Lasso Spells release new LP
There’s an infectious energy surrounding the entirety of Lasso Spells’ Bohemian Mechanics that’s impossible to ignore. Even the moodier, mid-tempo numbers like “Yeah Right”, “High Tide”, and “Island” have a lively sense of melody centered on Brent Dudash’s singing and the guitar work. The guitar playing focuses heavily on distortion and reverb but their near continuous use doesn’t impair listener’s enjoyment of the material. There’s definitely a melancholic air haunting the sonic landscape of “Yeah Right”, but the straight-forward guitar melody has such unassuming grandiloquence that it adds more weight to the performance as a whole. “High Tide” has a slightly folkier line of attack than we hear from much of Bohemian Mechanics, but it’s nonetheless fitting and quite successful.
“Island” has a stronger noise rock pedigree, but don’t let my labeling as such to be misleading. It’s much closer, in spirit, to the sound of Neil Young’s work with Crazy Horse or amped up sixties fuzz guitar rather than Sonic Youth or their ilk. The two best outright rockers on Bohemian Mechanics, “Be What You Want” and the album’s last cut “Un Deux Trois”, are carried largely on the backs of commanding Dudash vocals brimming over with charisma and canny dramatics, but the songs pack enormous punch. “Poppy Seed” has a much more psychedelic edge, hazy and dream-like, than the aforementioned songs, but the intense emotional wallop Dudash continues to bring to the vocals gives a level of definition to this song that material like that often lacks.

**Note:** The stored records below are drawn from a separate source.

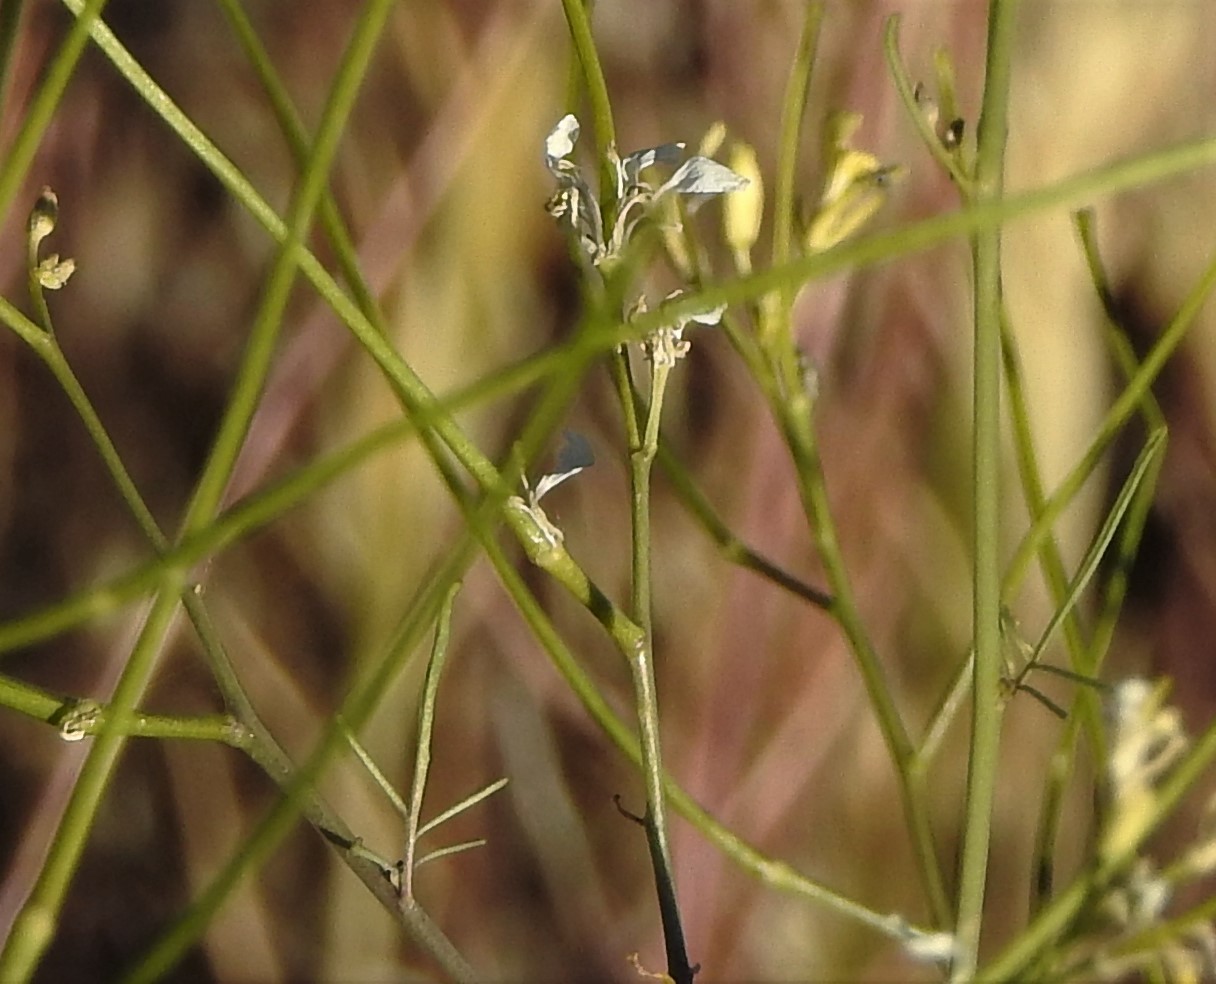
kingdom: Plantae
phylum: Tracheophyta
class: Magnoliopsida
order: Brassicales
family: Brassicaceae
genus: Sisymbrium
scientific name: Sisymbrium altissimum
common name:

“There It Goes” is another example of how Lasso Spells so often lives up to their billing as a stylistic chameleon. It has a thumping rock pulse without ever veering into cliché and the cool confidence behind Dudash’s voice cuts through the mix again with a striking performance. We reach another chaotic high point on the track “Slangin”. Lasso Spells never takes things too far, however, and bringing things to the bleeding edge without going overboard creates its own tension that helps define the tune. The stormy bite of Dudash’s singing has a rough sound that fits song’s musical character well. The aforementioned second rock peak on Bohemian Mechanics, “Un Deux Trois”, may surpass even the opener. The strutting embedded in the music, the clenched fist quality of the song’s arrangement, and another fiery vocal courtesy of Dudash comes across like gangbusters from the first and holds up under repeated listens.
Bohemian Mechanics will stand the test of time as well. The melody rich track listing has enough snap, as well, to burn the songs into our memories and the final payoff is Brent Dudash’s vocals. He sings from somewhere deep inside and the phrasing works its way under your skin without ever hitting listeners in an overwrought way. Lasso Spells has an impressive debut to their credit and thoroughly avoids any sophomore jinx with Bohemian Mechanics – Dudash has turned in a barnburner of an album packed with razor-sharp songwriting and a hard-edged palpable confidence that sets it apart from anyone in the field.